**TASK REQUIREMENTS:**
Could you render the material below as a numbered list, skipping blank lines and leaving the pictures out?

== STORED DATA

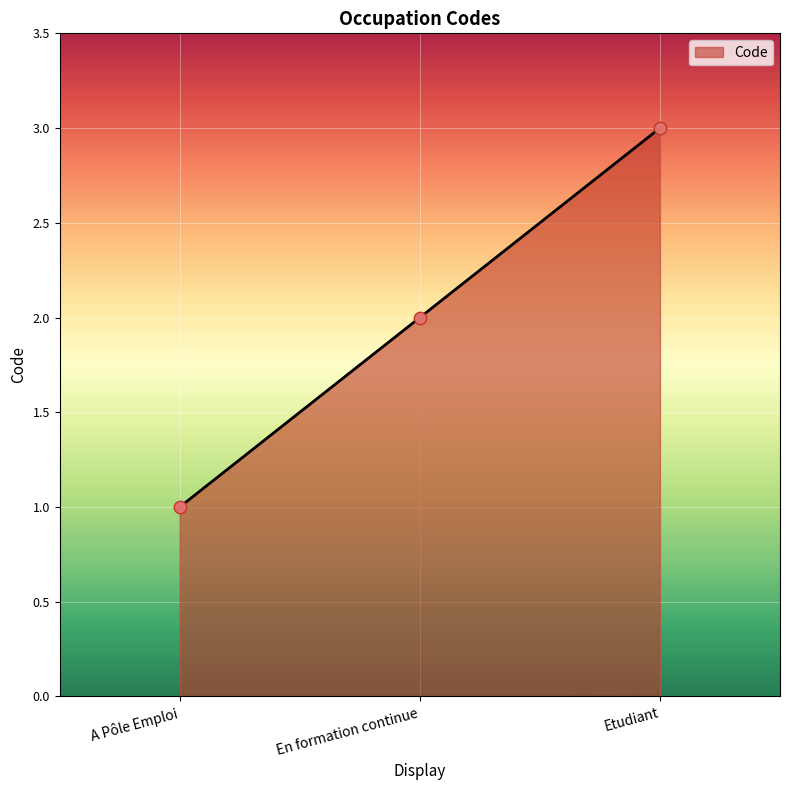

What is the change in value from A Pôle Emploi to En formation continue?

+1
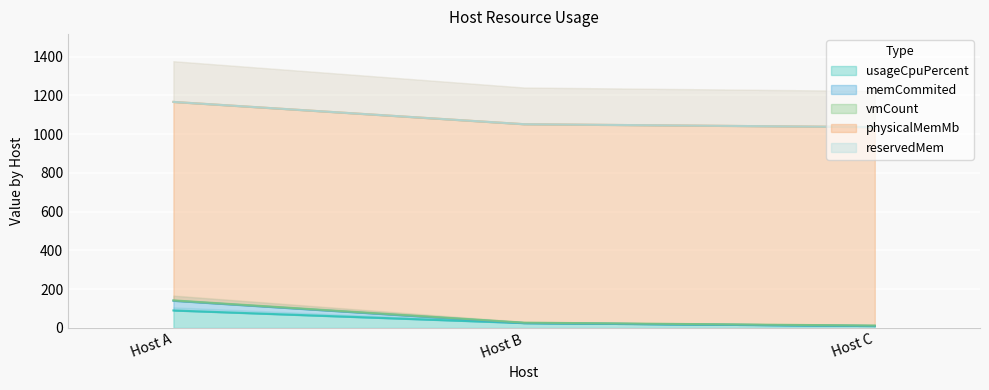

Reading left to right, transcribe the values for usageCpuPercent.

90	25	10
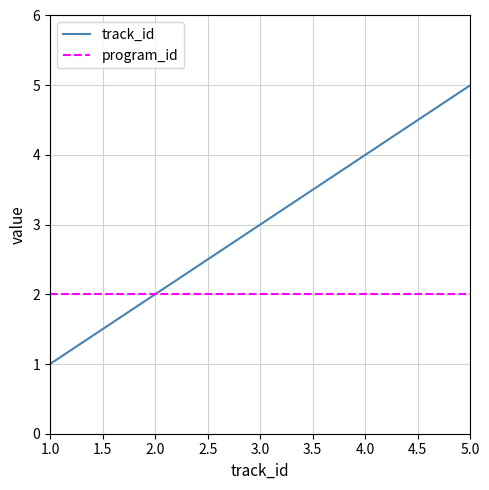

Which category has the lowest value in the track_id series?

1.0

====

**ANSWER TO THIS PROBLEM:**
1. What is the change in value from A Pôle Emploi to En formation continue?
2. +1
3. Reading left to right, transcribe the values for usageCpuPercent.
4. 90	25	10
5. Which category has the lowest value in the track_id series?
6. 1.0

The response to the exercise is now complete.